Data section:
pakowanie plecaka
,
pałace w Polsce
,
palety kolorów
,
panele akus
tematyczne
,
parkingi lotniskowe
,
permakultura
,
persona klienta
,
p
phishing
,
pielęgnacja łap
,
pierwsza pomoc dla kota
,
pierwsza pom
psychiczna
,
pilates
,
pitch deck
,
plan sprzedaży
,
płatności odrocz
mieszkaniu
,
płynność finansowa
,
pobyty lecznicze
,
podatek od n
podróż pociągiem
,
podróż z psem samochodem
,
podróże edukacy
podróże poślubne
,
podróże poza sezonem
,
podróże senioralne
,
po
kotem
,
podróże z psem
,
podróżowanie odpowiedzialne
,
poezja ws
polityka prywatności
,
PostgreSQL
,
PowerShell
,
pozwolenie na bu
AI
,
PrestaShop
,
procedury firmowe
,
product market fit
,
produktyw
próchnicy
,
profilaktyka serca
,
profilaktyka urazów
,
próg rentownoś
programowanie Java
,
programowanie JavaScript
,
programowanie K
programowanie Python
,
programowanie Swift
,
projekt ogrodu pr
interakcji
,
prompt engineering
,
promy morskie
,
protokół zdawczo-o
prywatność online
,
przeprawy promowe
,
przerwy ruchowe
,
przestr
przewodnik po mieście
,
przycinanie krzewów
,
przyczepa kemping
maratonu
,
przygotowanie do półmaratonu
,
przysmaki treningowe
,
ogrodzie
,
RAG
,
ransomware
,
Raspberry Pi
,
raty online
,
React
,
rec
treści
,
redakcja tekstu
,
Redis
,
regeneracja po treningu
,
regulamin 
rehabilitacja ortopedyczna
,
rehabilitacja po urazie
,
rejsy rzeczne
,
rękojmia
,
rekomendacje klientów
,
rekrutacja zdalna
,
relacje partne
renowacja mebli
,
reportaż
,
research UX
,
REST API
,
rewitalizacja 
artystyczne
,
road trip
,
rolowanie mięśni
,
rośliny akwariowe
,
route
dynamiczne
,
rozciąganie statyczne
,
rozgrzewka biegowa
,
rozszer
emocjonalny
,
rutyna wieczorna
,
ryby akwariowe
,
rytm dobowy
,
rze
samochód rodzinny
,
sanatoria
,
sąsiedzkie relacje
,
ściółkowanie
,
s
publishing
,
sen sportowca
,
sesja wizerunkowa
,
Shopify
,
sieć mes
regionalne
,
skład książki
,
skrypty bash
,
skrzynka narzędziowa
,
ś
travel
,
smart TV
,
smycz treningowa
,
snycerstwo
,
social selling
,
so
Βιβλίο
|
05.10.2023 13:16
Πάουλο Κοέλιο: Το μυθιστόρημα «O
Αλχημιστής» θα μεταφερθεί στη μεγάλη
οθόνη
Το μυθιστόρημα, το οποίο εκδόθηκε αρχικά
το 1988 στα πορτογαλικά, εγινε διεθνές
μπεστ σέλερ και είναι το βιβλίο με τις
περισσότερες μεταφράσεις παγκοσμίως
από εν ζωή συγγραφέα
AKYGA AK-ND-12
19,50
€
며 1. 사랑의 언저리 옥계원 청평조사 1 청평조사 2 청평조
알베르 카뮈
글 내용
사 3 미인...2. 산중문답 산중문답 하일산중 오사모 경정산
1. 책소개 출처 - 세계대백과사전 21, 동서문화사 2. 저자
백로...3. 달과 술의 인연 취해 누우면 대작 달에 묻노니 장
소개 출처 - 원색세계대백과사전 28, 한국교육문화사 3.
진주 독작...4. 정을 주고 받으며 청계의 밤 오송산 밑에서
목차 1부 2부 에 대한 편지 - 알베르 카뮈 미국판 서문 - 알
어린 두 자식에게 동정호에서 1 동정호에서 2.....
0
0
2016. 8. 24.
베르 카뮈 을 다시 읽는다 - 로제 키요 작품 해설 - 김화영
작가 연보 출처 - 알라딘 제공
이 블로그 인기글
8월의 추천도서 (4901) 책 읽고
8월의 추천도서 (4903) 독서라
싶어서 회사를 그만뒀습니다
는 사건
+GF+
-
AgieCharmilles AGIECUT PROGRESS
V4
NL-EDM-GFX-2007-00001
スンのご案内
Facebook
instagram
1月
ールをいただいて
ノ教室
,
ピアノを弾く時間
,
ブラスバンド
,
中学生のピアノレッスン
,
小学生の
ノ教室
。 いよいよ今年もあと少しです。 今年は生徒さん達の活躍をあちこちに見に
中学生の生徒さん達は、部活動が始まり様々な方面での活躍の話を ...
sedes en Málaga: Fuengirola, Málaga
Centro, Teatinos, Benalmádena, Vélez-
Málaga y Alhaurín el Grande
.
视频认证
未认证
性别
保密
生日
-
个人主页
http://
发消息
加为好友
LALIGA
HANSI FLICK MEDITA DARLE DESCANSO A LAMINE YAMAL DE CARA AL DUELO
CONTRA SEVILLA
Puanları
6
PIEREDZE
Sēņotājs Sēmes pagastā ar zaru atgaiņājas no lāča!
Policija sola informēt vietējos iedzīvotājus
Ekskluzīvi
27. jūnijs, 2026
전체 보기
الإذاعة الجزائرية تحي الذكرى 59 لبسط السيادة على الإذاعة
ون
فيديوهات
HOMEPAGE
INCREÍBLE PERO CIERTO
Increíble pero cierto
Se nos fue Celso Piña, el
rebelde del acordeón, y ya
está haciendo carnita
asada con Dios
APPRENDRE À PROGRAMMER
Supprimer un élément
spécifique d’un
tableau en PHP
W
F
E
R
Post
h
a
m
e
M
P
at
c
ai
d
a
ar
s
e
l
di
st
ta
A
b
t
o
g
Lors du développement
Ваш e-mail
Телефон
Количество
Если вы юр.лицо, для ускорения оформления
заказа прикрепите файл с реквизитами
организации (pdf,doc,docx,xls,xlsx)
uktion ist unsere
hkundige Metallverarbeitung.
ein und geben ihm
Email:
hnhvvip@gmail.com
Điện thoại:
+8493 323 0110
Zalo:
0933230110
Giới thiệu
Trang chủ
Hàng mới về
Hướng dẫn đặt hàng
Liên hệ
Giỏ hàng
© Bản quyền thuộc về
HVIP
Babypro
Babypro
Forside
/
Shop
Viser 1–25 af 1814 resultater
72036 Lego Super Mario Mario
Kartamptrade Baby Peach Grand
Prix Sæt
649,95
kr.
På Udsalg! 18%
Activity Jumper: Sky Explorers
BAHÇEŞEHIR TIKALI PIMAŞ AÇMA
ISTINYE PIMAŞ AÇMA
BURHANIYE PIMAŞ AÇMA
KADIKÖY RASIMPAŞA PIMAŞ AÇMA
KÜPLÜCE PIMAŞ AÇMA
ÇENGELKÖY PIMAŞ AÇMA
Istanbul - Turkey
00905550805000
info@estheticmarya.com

Instructions for the task: Start at the first line and transcribe the data exactly through the last.

Exercise response:
pakowanie plecaka
,
pałace w Polsce
,
palety kolorów
,
panele akus
tematyczne
,
parkingi lotniskowe
,
permakultura
,
persona klienta
,
p
phishing
,
pielęgnacja łap
,
pierwsza pomoc dla kota
,
pierwsza pom
psychiczna
,
pilates
,
pitch deck
,
plan sprzedaży
,
płatności odrocz
mieszkaniu
,
płynność finansowa
,
pobyty lecznicze
,
podatek od n
podróż pociągiem
,
podróż z psem samochodem
,
podróże edukacy
podróże poślubne
,
podróże poza sezonem
,
podróże senioralne
,
po
kotem
,
podróże z psem
,
podróżowanie odpowiedzialne
,
poezja ws
polityka prywatności
,
PostgreSQL
,
PowerShell
,
pozwolenie na bu
AI
,
PrestaShop
,
procedury firmowe
,
product market fit
,
produktyw
próchnicy
,
profilaktyka serca
,
profilaktyka urazów
,
próg rentownoś
programowanie Java
,
programowanie JavaScript
,
programowanie K
programowanie Python
,
programowanie Swift
,
projekt ogrodu pr
interakcji
,
prompt engineering
,
promy morskie
,
protokół zdawczo-o
prywatność online
,
przeprawy promowe
,
przerwy ruchowe
,
przestr
przewodnik po mieście
,
przycinanie krzewów
,
przyczepa kemping
maratonu
,
przygotowanie do półmaratonu
,
przysmaki treningowe
,
ogrodzie
,
RAG
,
ransomware
,
Raspberry Pi
,
raty online
,
React
,
rec
treści
,
redakcja tekstu
,
Redis
,
regeneracja po treningu
,
regulamin 
rehabilitacja ortopedyczna
,
rehabilitacja po urazie
,
rejsy rzeczne
,
rękojmia
,
rekomendacje klientów
,
rekrutacja zdalna
,
relacje partne
renowacja mebli
,
reportaż
,
research UX
,
REST API
,
rewitalizacja 
artystyczne
,
road trip
,
rolowanie mięśni
,
rośliny akwariowe
,
route
dynamiczne
,
rozciąganie statyczne
,
rozgrzewka biegowa
,
rozszer
emocjonalny
,
rutyna wieczorna
,
ryby akwariowe
,
rytm dobowy
,
rze
samochód rodzinny
,
sanatoria
,
sąsiedzkie relacje
,
ściółkowanie
,
s
publishing
,
sen sportowca
,
sesja wizerunkowa
,
Shopify
,
sieć mes
regionalne
,
skład książki
,
skrypty bash
,
skrzynka narzędziowa
,
ś
travel
,
smart TV
,
smycz treningowa
,
snycerstwo
,
social selling
,
so
Βιβλίο
|
05.10.2023 13:16
Πάουλο Κοέλιο: Το μυθιστόρημα «O
Αλχημιστής» θα μεταφερθεί στη μεγάλη
οθόνη
Το μυθιστόρημα, το οποίο εκδόθηκε αρχικά
το 1988 στα πορτογαλικά, εγινε διεθνές
μπεστ σέλερ και είναι το βιβλίο με τις
περισσότερες μεταφράσεις παγκοσμίως
από εν ζωή συγγραφέα
AKYGA AK-ND-12
19,50
€
며 1. 사랑의 언저리 옥계원 청평조사 1 청평조사 2 청평조
알베르 카뮈
글 내용
사 3 미인...2. 산중문답 산중문답 하일산중 오사모 경정산
1. 책소개 출처 - 세계대백과사전 21, 동서문화사 2. 저자
백로...3. 달과 술의 인연 취해 누우면 대작 달에 묻노니 장
소개 출처 - 원색세계대백과사전 28, 한국교육문화사 3.
진주 독작...4. 정을 주고 받으며 청계의 밤 오송산 밑에서
목차 1부 2부 에 대한 편지 - 알베르 카뮈 미국판 서문 - 알
어린 두 자식에게 동정호에서 1 동정호에서 2.....
0
0
2016. 8. 24.
베르 카뮈 을 다시 읽는다 - 로제 키요 작품 해설 - 김화영
작가 연보 출처 - 알라딘 제공
이 블로그 인기글
8월의 추천도서 (4901) 책 읽고
8월의 추천도서 (4903) 독서라
싶어서 회사를 그만뒀습니다
는 사건
+GF+
-
AgieCharmilles AGIECUT PROGRESS
V4
NL-EDM-GFX-2007-00001
スンのご案内
Facebook
instagram
1月
ールをいただいて
ノ教室
,
ピアノを弾く時間
,
ブラスバンド
,
中学生のピアノレッスン
,
小学生の
ノ教室
。 いよいよ今年もあと少しです。 今年は生徒さん達の活躍をあちこちに見に
中学生の生徒さん達は、部活動が始まり様々な方面での活躍の話を ...
sedes en Málaga: Fuengirola, Málaga
Centro, Teatinos, Benalmádena, Vélez-
Málaga y Alhaurín el Grande
.
视频认证
未认证
性别
保密
生日
-
个人主页
http://
发消息
加为好友
LALIGA
HANSI FLICK MEDITA DARLE DESCANSO A LAMINE YAMAL DE CARA AL DUELO
CONTRA SEVILLA
Puanları
6
PIEREDZE
Sēņotājs Sēmes pagastā ar zaru atgaiņājas no lāča!
Policija sola informēt vietējos iedzīvotājus
Ekskluzīvi
27. jūnijs, 2026
전체 보기
الإذاعة الجزائرية تحي الذكرى 59 لبسط السيادة على الإذاعة
ون
فيديوهات
HOMEPAGE
INCREÍBLE PERO CIERTO
Increíble pero cierto
Se nos fue Celso Piña, el
rebelde del acordeón, y ya
está haciendo carnita
asada con Dios
APPRENDRE À PROGRAMMER
Supprimer un élément
spécifique d’un
tableau en PHP
W
F
E
R
Post
h
a
m
e
M
P
at
c
ai
d
a
ar
s
e
l
di
st
ta
A
b
t
o
g
Lors du développement
Ваш e-mail
Телефон
Количество
Если вы юр.лицо, для ускорения оформления
заказа прикрепите файл с реквизитами
организации (pdf,doc,docx,xls,xlsx)
uktion ist unsere
hkundige Metallverarbeitung.
ein und geben ihm
Email:
hnhvvip@gmail.com
Điện thoại:
+8493 323 0110
Zalo:
0933230110
Giới thiệu
Trang chủ
Hàng mới về
Hướng dẫn đặt hàng
Liên hệ
Giỏ hàng
© Bản quyền thuộc về
HVIP
Babypro
Babypro
Forside
/
Shop
Viser 1–25 af 1814 resultater
72036 Lego Super Mario Mario
Kartamptrade Baby Peach Grand
Prix Sæt
649,95
kr.
På Udsalg! 18%
Activity Jumper: Sky Explorers
BAHÇEŞEHIR TIKALI PIMAŞ AÇMA
ISTINYE PIMAŞ AÇMA
BURHANIYE PIMAŞ AÇMA
KADIKÖY RASIMPAŞA PIMAŞ AÇMA
KÜPLÜCE PIMAŞ AÇMA
ÇENGELKÖY PIMAŞ AÇMA
Istanbul - Turkey
00905550805000
info@estheticmarya.com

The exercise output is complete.